Call ahead to ryokan and kaiseki restaurants. These places prepare multi-course meals hours or days in advance. If you tell them at booking — not at the table — they can usually accommodate allergies. Many ryokan booking forms ask about allergies specifically. Email your allergy card in advance so the chef can plan around your needs.
Know which restaurant types give you more visibility. Yakiniku (grill-your-own-meat) and teppanyaki let you see everything being cooked. Sushi counters show you the raw ingredients. Tempura shops are the opposite — shared fryers, wheat batter, high cross-contamination risk even for items that aren't battered themselves.
Learn your allergen's kanji. Saying "I have a wheat allergy" in English won't register at most restaurants. Showing 小麦アレルギー (komugi arerugii) on a card or phone screen will. A written card with specific ingredient names works better than a verbal exchange.
What this system gets right — and where it doesn't reach
Japan's allergen labeling on packaged food is among the best in the world. The mandatory testing thresholds, the restrictions on vague precautionary warnings, and the ongoing updates to the allergen list — cashew and pistachio in 2026, walnut in 2023 — reflect a system that responds to real epidemiological data.
The gap is at the restaurant level. Packaged food gives you lab-tested declarations. Restaurants give you nothing unless they choose to. Until legislation catches up — or voluntary disclosure becomes standard practice — travelers with food allergies need to fill that gap themselves. A card in Japanese. A list of kanji to scan for. And the knowledge that a konbini rice ball with a readable label is sometimes a better bet than a restaurant meal without one.
Common questions
Does Japan require allergen labeling at restaurants?
Japan's Food Labeling Act applies to packaged, processed food. It does not impose equivalent requirements on restaurants, izakayas, food stalls, or food sold unpackaged. Some chain restaurants publish allergen information voluntarily, but most independent restaurants don't. This contrasts with the EU, where restaurants must communicate allergen information under Regulation 1169/2011.

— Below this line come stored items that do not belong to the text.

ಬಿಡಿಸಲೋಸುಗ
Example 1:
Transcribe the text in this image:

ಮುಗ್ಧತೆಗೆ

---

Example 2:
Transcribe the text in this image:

What are Japan's mandatory food allergens?
As of April 2026, there are nine: egg (卵), milk (乳), wheat (小麦), buckwheat (そば), peanut (落花生), shrimp (えび), crab (かに), walnut (くるみ), and cashew nut (カシューナッツ). Cashew was added in April 2026. A further 21 allergens — including soy, sesame, and almonds — are recommended but not legally required.

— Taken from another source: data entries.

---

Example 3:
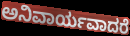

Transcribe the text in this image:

ಅನಿವಾರ್ಯವಾದರೆ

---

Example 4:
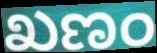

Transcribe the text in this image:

ಖಣಂ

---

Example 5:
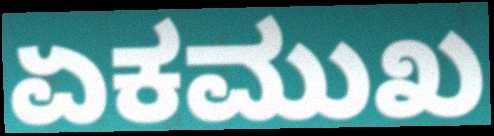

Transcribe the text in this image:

ಏಕಮುಖ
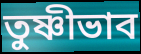
তুষ্ণীভাব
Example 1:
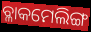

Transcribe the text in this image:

ବ୍ଳାକମେଲିଙ୍ଗ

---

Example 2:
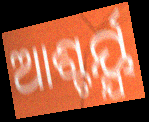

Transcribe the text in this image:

ଆଶ୍ଚର୍ୟ୍ଯ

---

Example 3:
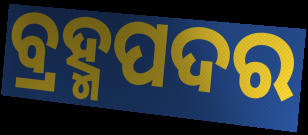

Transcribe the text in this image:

ବ୍ରହ୍ମପଦର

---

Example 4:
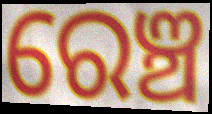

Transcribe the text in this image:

ରେଞ୍ଚ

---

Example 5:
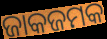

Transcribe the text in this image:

ଜାକଜମକ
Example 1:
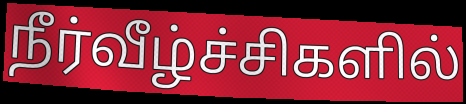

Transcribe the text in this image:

நீர்வீழ்ச்சிகளில்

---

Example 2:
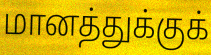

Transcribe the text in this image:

மானத்துக்குக்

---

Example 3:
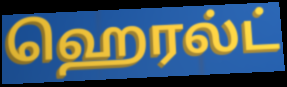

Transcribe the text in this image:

ஹெரல்ட்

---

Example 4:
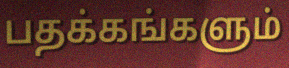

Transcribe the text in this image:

பதக்கங்களும்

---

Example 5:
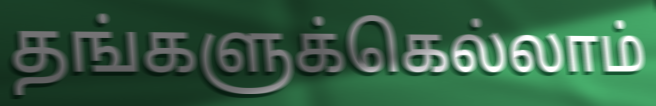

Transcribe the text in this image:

தங்களுக்கெல்லாம்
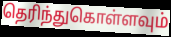
தெரிந்துகொள்ளவும்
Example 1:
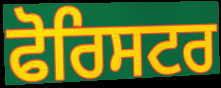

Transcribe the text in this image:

ਫੋਰਿਸਟਰ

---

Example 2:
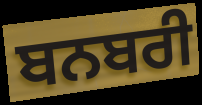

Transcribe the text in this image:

ਬਨਬਰੀ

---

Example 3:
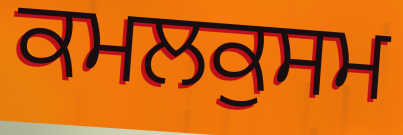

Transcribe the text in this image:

ਕਮਲਕੁਸਮ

Does Japan use "may contain" labels?
Not in the Western sense. If an allergen is present above 10 ppm — including through cross-contamination — it's declared as a labeled ingredient. However, many manufacturers include production-line statements (e.g., "This product is manufactured in a factory that also produces products containing egg") — these read as regular prose, not a separate warning box. They're easy to overlook if you're only scanning the allergen summary line.
Is soy a mandatory allergen in Japan?
No — and this catches many travelers off guard. Soy (大豆, daizu) is on Japan's recommended list, not the mandatory list. That's the opposite of the US and EU, where soy is mandatory. Most large manufacturers label soy voluntarily, but smaller brands might not. If you have a soy allergy, check every label.
What changed in Japan's allergen labeling in 2026?
Two changes took effect in April 2026: cashew nut was moved from the recommended list to mandatory (making it the ninth mandatory allergen), and pistachio was added to the recommended list for the first time. Both changes followed Japan's national food allergy survey, which found tree nut allergies had become the second most common food allergy in the country. There is a two-year transition period for cashew labeling (full compliance required by March 2028).